PyTorch torch.nn.Module 类构建模型

PyTorch torch.nn.Module 类：官方说明文档

用于构建模型
自定义网络层（可以为模块、层、损失函数、激活函数等）

1. 模型基本框架

框架如下，其中 __init__() 初始化函数和 forward() 为必需。loss_func() 等其他函数，可以根据实际需要设置。

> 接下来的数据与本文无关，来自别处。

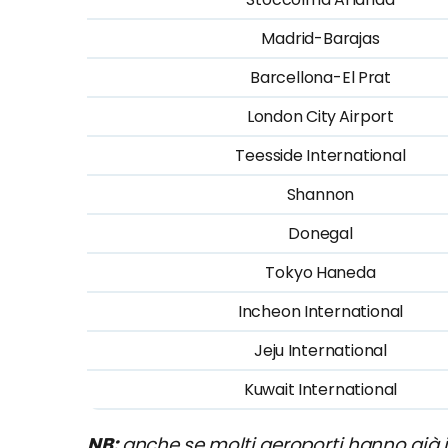
Madrid-Barajas
Barcellona-El Prat
London City Airport
Teesside International
Shannon
Donegal
Tokyo Haneda
Incheon International
Jeju International
Kuwait International
NB:
anche se molti aeroporti hanno già in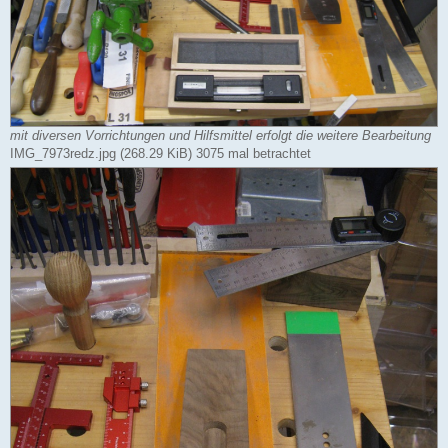
mit diversen Vorrichtungen und Hilfsmittel erfolgt die weitere Bearbeitung
IMG_7973redz.jpg (268.29 KiB) 3075 mal betrachtet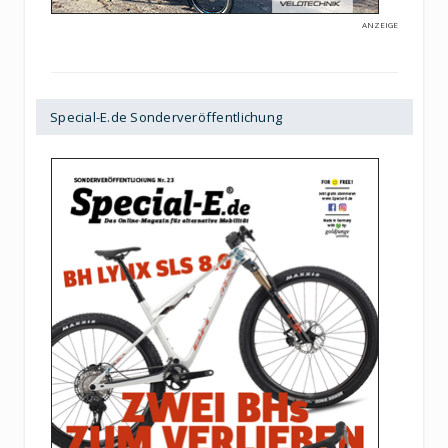
ANZEIGE
Special-E.de Sonderveröffentlichung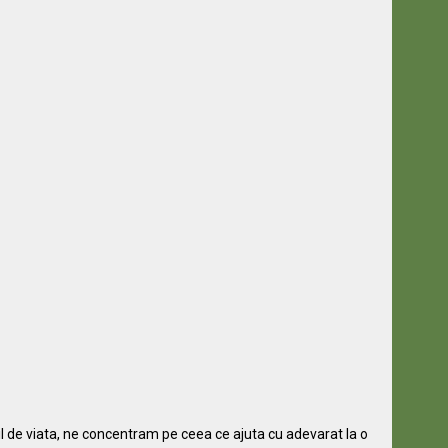
til de viata, ne concentram pe ceea ce ajuta cu adevarat la o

class MyModel(torch.nn.Module):
    def __init__(self, params):
        # params 传入模型的参数
        super(MyModel, self).__init__()
	# 放入需要学习的参数，一般由 nn.Layer() 或 nn.Parameter() 定义
    
    # 正向传播
    def forward(self, x):
        # x: 为传入的数据，第1个维度（x.size()[0]）为 batch size
        # 根据定义的参数，确定数据的传入顺序，构建模型
        return out
    
    # 损失函数
    def loss_func(self, out, target):
        # out：模型的输出，一般为预测值
        # target: 输出所对应的真实值
        return loss
    
    # 预测类别，用于分类模型
    def pred_label(self, prob):
        # 分类模型的 out 通常为 [0,1] 之间的概率形式，通过 torch.argmax() 函数也获取概率最大的标签
        label = torch.argmax(prob, dim, keepdim=False)
        return label

2. 方法

2.1 `torch.nn.Module()` 类主要方法

.parameters(recurse=True)：返回一个包含模型所有参数的迭代器，一般用于传递给优化器

.modules()：返回一个包含模型所有模块和子模块的迭代器

.zero_grad(set_to_none=False)：将模型参数的梯度归零

.to(device=None)：将模型部署在指定的设备（device）上

.cpu()：等价于 .to('cpu')
.cuda()：等价：.to(0)，.to('cuda:0')，.cuda('0')，.cuda('cuda:0')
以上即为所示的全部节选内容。